Abstract

Introduction. Lupus nephritis (LN) is common in systemic lupus erythematosus (SLE), a severe autoimmune disease with a poor prognosis. Restoring the immune system and self-tolerance using high-dose immunosuppressive therapy with autologous hematopoietic stem cell transplantation (AHSCT) is a new approach in the treatment of refractory SLE. The effectiveness of SLE with LN treatment in the long-term follow-up should be the subject for study. Methods. Patient I., 25 years old, with refractory SLE and LN is described.

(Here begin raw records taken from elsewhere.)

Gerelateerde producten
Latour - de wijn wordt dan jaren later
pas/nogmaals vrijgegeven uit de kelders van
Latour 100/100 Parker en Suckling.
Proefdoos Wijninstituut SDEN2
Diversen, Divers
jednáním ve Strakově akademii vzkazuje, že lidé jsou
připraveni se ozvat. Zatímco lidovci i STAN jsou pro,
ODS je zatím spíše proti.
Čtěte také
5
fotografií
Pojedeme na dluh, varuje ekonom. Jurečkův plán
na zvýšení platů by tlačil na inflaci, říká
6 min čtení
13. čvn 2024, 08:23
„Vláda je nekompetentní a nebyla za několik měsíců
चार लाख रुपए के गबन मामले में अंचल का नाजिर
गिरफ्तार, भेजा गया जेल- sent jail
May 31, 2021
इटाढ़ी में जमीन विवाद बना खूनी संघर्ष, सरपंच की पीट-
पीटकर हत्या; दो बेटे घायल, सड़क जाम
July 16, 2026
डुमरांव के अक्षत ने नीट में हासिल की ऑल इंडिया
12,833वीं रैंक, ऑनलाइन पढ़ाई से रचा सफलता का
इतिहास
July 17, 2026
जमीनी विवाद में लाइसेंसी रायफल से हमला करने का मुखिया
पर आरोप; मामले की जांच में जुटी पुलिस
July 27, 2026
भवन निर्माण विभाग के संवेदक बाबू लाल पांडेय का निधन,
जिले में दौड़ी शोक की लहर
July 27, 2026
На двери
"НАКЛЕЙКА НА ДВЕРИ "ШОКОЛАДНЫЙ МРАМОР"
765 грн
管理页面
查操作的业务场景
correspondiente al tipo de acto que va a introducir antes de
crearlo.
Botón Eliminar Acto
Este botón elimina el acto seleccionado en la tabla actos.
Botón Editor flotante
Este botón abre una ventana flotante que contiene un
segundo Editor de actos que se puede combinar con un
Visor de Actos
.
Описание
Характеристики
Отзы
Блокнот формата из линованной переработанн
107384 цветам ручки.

Standard therapy was ineffective, the SLEDAI score remained 22 points, so the patient underwent high-dose immunosuppressive therapy (HIT) with ASCT, and she was included in the registry of the European Group for Blood and Marrow Transplantation of the European League Against Rheumatism (EBMT/EULAR). Results. As a result of ASCT, complete clinical and serological remission was achieved (score on the SLEDAI scale – 0 points) for 3 years. Then there was a relapse with nephrotic syndrome and anti-DNA positivity which led to the end-stage renal failure. Despite therapy, the disease activity persisted, and the patient was on regular hemodialysis for 1 year, then underwent allogeneic kidney transplantation. Currently, 18 years have passed since HIT and AHSCT and 11 years since renal transplantation. The patient receives standard post-transplant immunosuppression, and her condition remains stable, the renal allograft is functioning, the SLEDAI score is 2 points (low titer anti-DNA positivity). Discussion. Modern standards of chemotherapy (hydroxychloroquine, mycophenolate mofetil, cyclophosphamide, corticosteroids), bioactive immunotherapy (rituximab, belimumab, obinituzumab, anifrolumab), “multi-target therapy” (standard + tacrolimus, voclosporin, mycophenolate mofetil), and new approaches (immuno- and nephrotransplantation) for lupus nephritis. Conclusion. The successful long-term results of the first case of immunoablation with high-dose immunosuppressive therapy and double autologous stem cell and allogeneic kidney transplantation for SLE with refractory lupus nephritis and an analysis of the effectiveness of modern treatment approaches are presented.